6. Any of the following applications of the transcriptional regulatory factor mutant according to any one of claims 1 to 4 or the biological material according to claim 5: (1) Application in regulating the production capacity of bacterial amino acids or their derivatives; (2) Application in the construction of bacteria for the production of amino acids or their derivatives; (3) Applications in the production of amino acids or their derivatives; (4) Application in increasing the yield and / or conversion rate of bacterial amino acids or their derivatives; (5) Its application as a marker in screening bacteria for amino acid production; Preferably, the amino acid is threonine, and / or the bacteria are Corynebacterium or Escherichia.

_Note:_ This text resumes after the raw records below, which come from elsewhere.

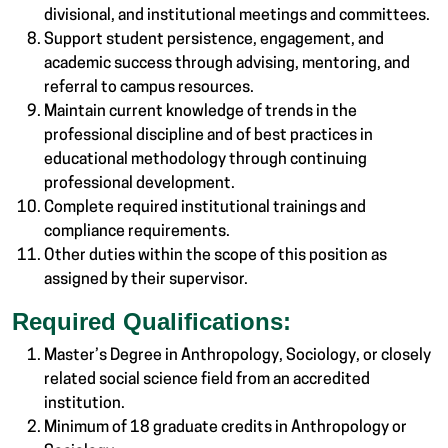
divisional, and institutional meetings and committees.
Support student persistence, engagement, and
academic success through advising, mentoring, and
referral to campus resources.
Maintain current knowledge of trends in the
professional discipline and of best practices in
educational methodology through continuing
professional development.
Complete required institutional trainings and
compliance requirements.
Other duties within the scope of this position as
assigned by their supervisor.
Required Qualifications:
Master’s Degree in Anthropology, Sociology, or closely
related social science field from an accredited
institution.
Minimum of 18 graduate credits in Anthropology or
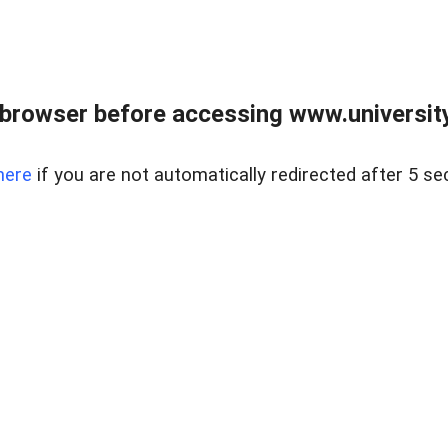
browser before accessing www.universityr
here
if you are not automatically redirected after 5 se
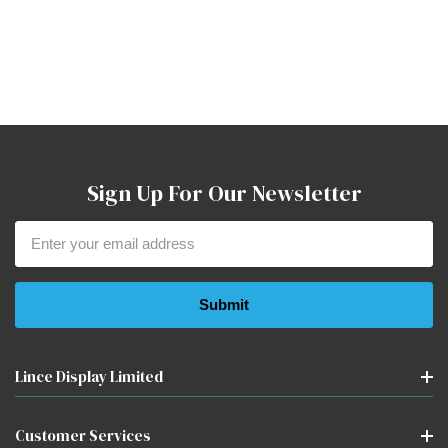
Sign Up For Our Newsletter
Email
Address
Lince Display Limited
Customer Services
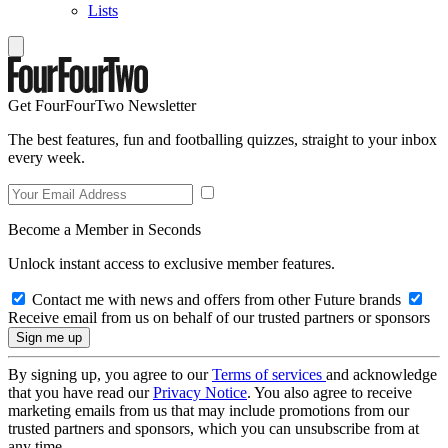
Lists
Get FourFourTwo Newsletter
The best features, fun and footballing quizzes, straight to your inbox
every week.
Become a Member in Seconds
Unlock instant access to exclusive member features.
Contact me with news and offers from other Future brands
Receive email from us on behalf of our trusted partners or sponsors
By signing up, you agree to our
Terms of services
and acknowledge
that you have read our
Privacy Notice
. You also agree to receive
marketing emails from us that may include promotions from our
trusted partners and sponsors, which you can unsubscribe from at
any time.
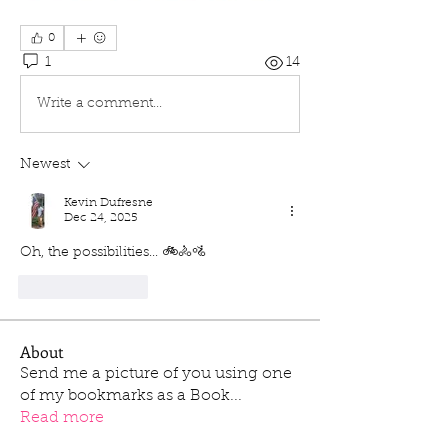
0
1
14
Write a comment...
Newest
Kevin Dufresne
Dec 24, 2025
Oh, the possibilities... 🚲🚴🚵
Like
Reply
About
Send me a picture of you using one
of my bookmarks as a Book
...
Read more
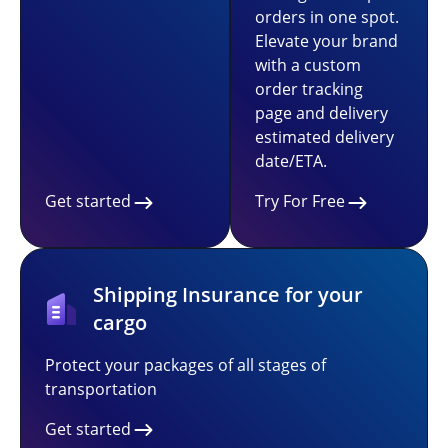
orders in one spot.
Elevate your brand
with a custom
order tracking
page and delivery
estimated delivery
date/ETA.
Get started
Try For Free
Shipping Insurance for your
cargo
Protect your packages of all stages of
transportation
Get started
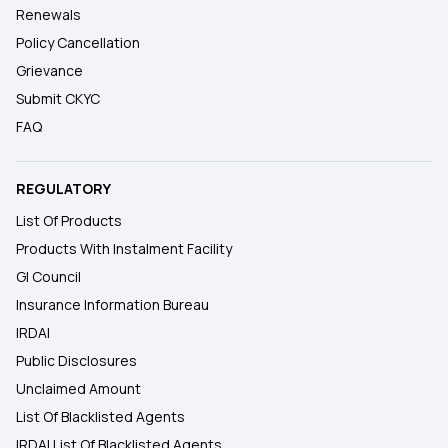
Renewals
Policy Cancellation
Grievance
Submit CKYC
FAQ
REGULATORY
List Of Products
Products With Instalment Facility
GI Council
Insurance Information Bureau
IRDAI
Public Disclosures
Unclaimed Amount
List Of Blacklisted Agents
IRDAI List Of Blacklisted Agents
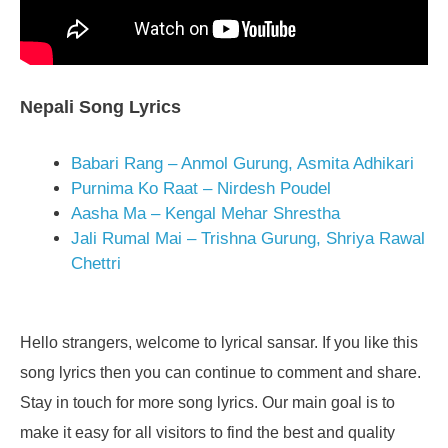
Nepali Song Lyrics
Babari Rang – Anmol Gurung, Asmita Adhikari
Purnima Ko Raat – Nirdesh Poudel
Aasha Ma – Kengal Mehar Shrestha
Jali Rumal Mai – Trishna Gurung, Shriya Rawal
Chettri
Hello strangers, welcome to lyrical sansar. If you like this
song lyrics then you can continue to comment and share.
Stay in touch for more song lyrics. Our main goal is to
make it easy for all visitors to find the best and quality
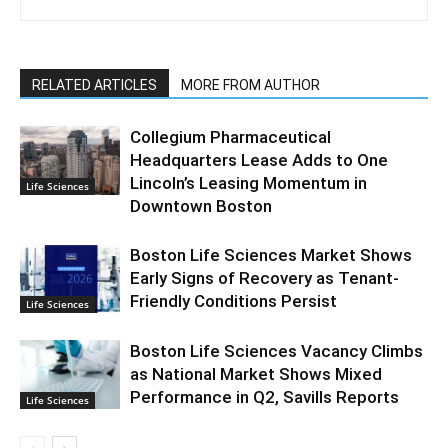
RELATED ARTICLES
MORE FROM AUTHOR
Collegium Pharmaceutical
Headquarters Lease Adds to One
Lincoln’s Leasing Momentum in
Life Sciences
Downtown Boston
Boston Life Sciences Market Shows
Early Signs of Recovery as Tenant-
Friendly Conditions Persist
Life Sciences
Boston Life Sciences Vacancy Climbs
as National Market Shows Mixed
Performance in Q2, Savills Reports
Life Sciences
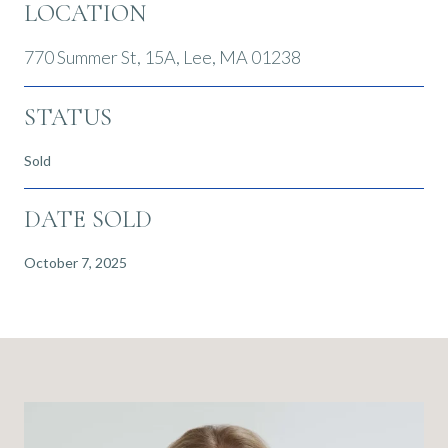
LOCATION
770 Summer St, 15A, Lee, MA 01238
STATUS
Sold
DATE SOLD
October 7, 2025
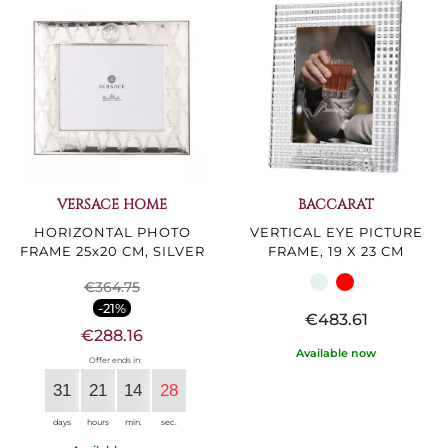
VERSACE HOME
BACCARAT
HORIZONTAL PHOTO
VERTICAL EYE PICTURE
FRAME 25x20 CM, SILVER
FRAME, 19 X 23 CM
€364.75
-21%
€483.61
€288.16
Available now
Offer ends in:
31
21
14
27
days
hours
min.
sec.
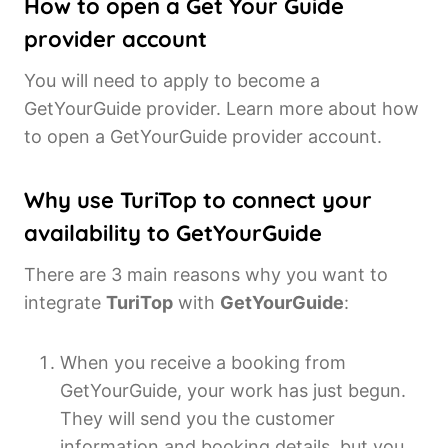
How to open a Get Your Guide
provider account
You will need to apply to become a
GetYourGuide provider. Learn more about how
to open a GetYourGuide provider account.
Why use TuriTop to connect your
availability to GetYourGuide
There are 3 main reasons why you want to
integrate
TuriTop
with
GetYourGuide
:
When you receive a booking from
GetYourGuide, your work has just begun.
They will send you the customer
information and booking details, but you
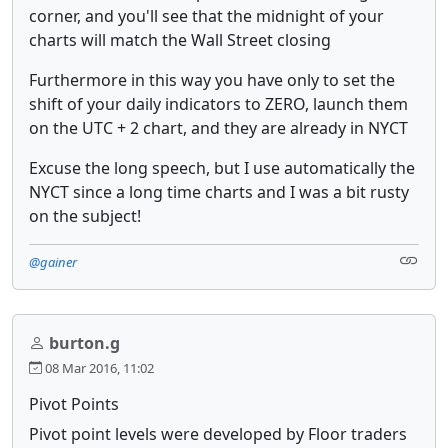
corner, and you'll see that the midnight of your
charts will match the Wall Street closing
Furthermore in this way you have only to set the
shift of your daily indicators to ZERO, launch them
on the UTC + 2 chart, and they are already in NYCT
Excuse the long speech, but I use automatically the
NYCT since a long time charts and I was a bit rusty
on the subject!
@gainer
burton.g
08 Mar 2016, 11:02
Pivot Points
Pivot point levels were developed by Floor traders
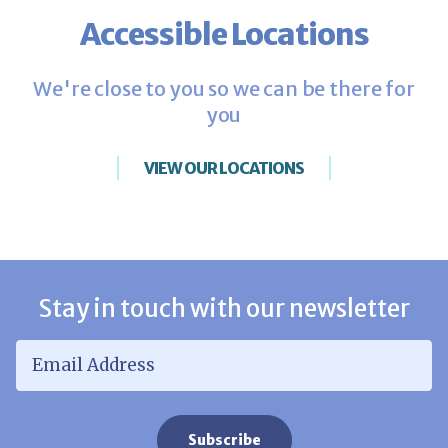
Accessible Locations
We're close to you so we can be there for
you
VIEW OUR LOCATIONS
Stay in touch with our newsletter
Email Address
*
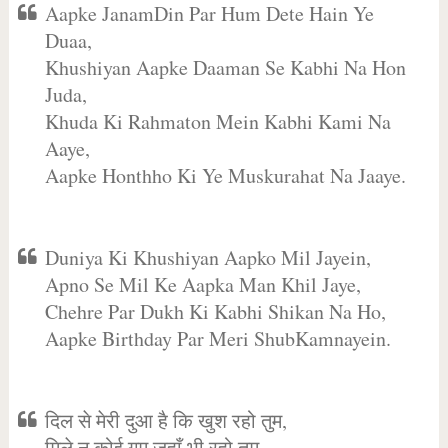
Aapke JanamDin Par Hum Dete Hain Ye
Duaa,
Khushiyan Aapke Daaman Se Kabhi Na Hon
Juda,
Khuda Ki Rahmaton Mein Kabhi Kami Na
Aaye,
Aapke Honthho Ki Ye Muskurahat Na Jaaye.
Duniya Ki Khushiyan Aapko Mil Jayein,
Apno Se Mil Ke Aapka Man Khil Jaye,
Chehre Par Dukh Ki Kabhi Shikan Na Ho,
Aapke Birthday Par Meri ShubKamnayein.
दिल से मेरी दुआ है कि खुश रहो तुम,
मिले न कोई गम जहाँ भी रहो तुम,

7. A recombinant bacterium, characterized in that, The recombinant bacteria express the transcriptional regulatory factor mutant of any one of claims 1 to 4 or a nucleic acid molecule containing the transcriptional regulatory factor mutant of any one of claims 1 to 4.
8. The recombinant bacteria according to claim 7, characterized in that, The recombinant bacteria are either Corynebacterium or Escherichia; Preferably, the recombinant bacteria is Corynebacterium glutamicum, wherein the gene of the wild-type transcription regulatory factor is mutated so that it encodes a mutant of the transcription regulatory factor according to any one of claims 1 to 4; The wild-type transcriptional regulator has an amino acid sequence as shown in SEQ ID NO. 5, 7 or 9.
9. A method for constructing recombinant bacteria, characterized in that, The method includes: modifying bacteria to express the transcriptional regulatory factor mutant according to any one of claims 1 to 4; Preferably, the bacteria is Corynebacterium glutamicum, and the method includes: mutating the gene of a wild-type transcriptional regulatory factor of Corynebacterium glutamicum to encode a mutant of the transcriptional regulatory factor according to any one of claims 1 to 4; The wild-type transcriptional regulator has an amino acid sequence as shown in SEQ ID NO. 5, 7 or 9.
10. A method for producing amino acids or their derivatives, characterized in that, The method includes: culturing the recombinant bacteria according to claim 7 or 8, and collecting the amino acid or its derivative from the culture; Preferably, the amino acid is threonine.